2. L'ordine europeo di conservazione e' emesso dal giudice
competente a pronunciarsi nel merito su richiesta del pubblico
ministero, formulata anche su istanza della persona offesa o del suo
difensore, ovvero su richiesta della persona sottoposta alle
indagini, dell'imputato, delle parti private o dei rispettivi
difensori. Prima dell'esercizio dell'azione penale, provvede il
pubblico ministero.
3. Nel corso delle indagini preliminari, quando ricorre un caso di
emergenza ai sensi dell'articolo 3, punto 18), del regolamento, prima
dell'intervento del pubblico ministero l'ordine puo' essere emesso da
ufficiali di polizia giudiziaria i quali, entro quarantotto ore,
trasmettono l'ordine emesso al pubblico ministero presso il giudice
competente.
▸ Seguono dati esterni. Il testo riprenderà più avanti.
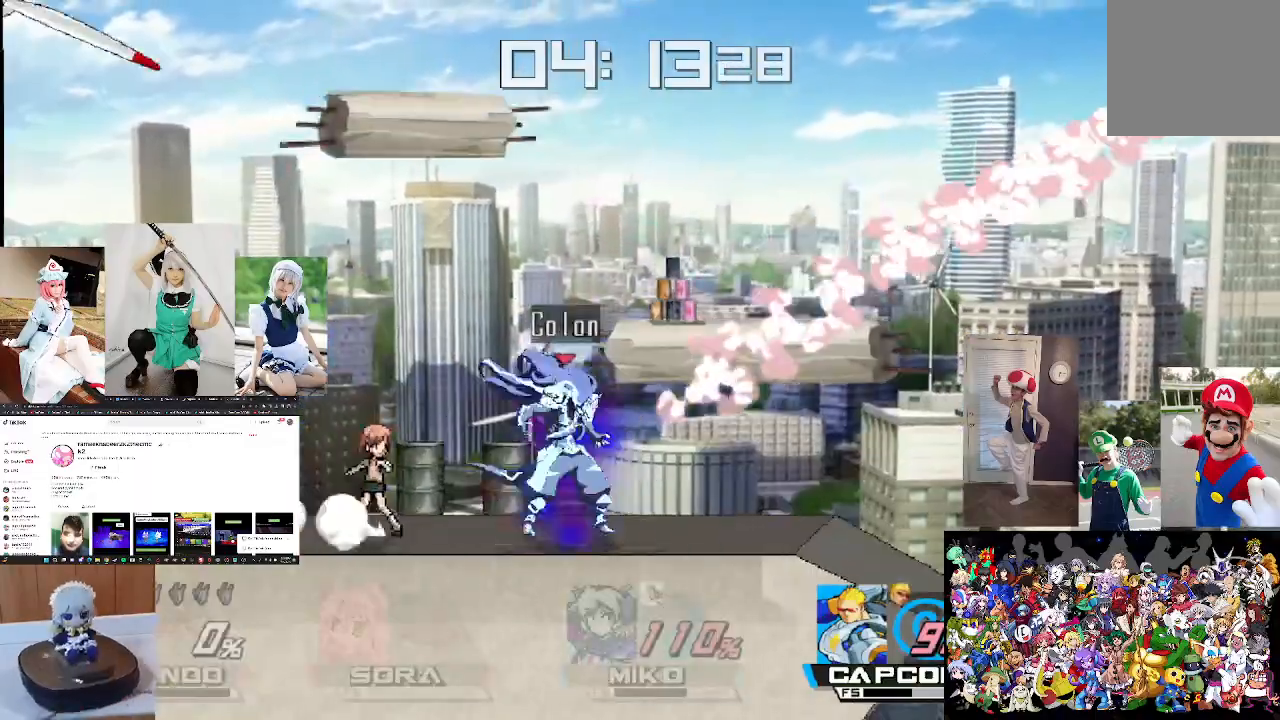
{"buttons": [], "left_stick": "center", "right_stick": "center", "events": [[333, "left_stick", "center"]]}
Il pubblico ministero, entro le quarantotto ore
successive, decide sulla convalida con decreto motivato. In mancanza
di convalida nel termine stabilito, l'ordine e' immediatamente
revocato. Della revoca e' data immediata comunicazione al
destinatario.
4. Quando l'ordine europeo di conservazione e' emesso in relazione
a taluno dei delitti di cui agli articoli 51, commi 3-bis e 3-quater,
e 371-bis, comma 4-bis, del codice di procedura penale, ovvero dei
delitti di cui all'articolo 118-bis delle norme di attuazione, di
coordinamento e transitorie del codice di procedura penale, di cui al
decreto legislativo 28 luglio 1989, n. 271, copia dell'EPOC-PR e'
trasmessa, ai fini del coordinamento investigativo, rispettivamente
al procuratore nazionale antimafia e antiterrorismo e al procuratore
generale presso la corte di appello.
Note all'art. 3:
- Per i riferimenti agli articoli 51 e 371-bis del
codice di procedura penale si vedano le note all'articolo
2.
- Per i riferimenti all'articolo 118-bis del decreto
legislativo 28 luglio 1989, n. 271 si vedano le note
all'articolo 2.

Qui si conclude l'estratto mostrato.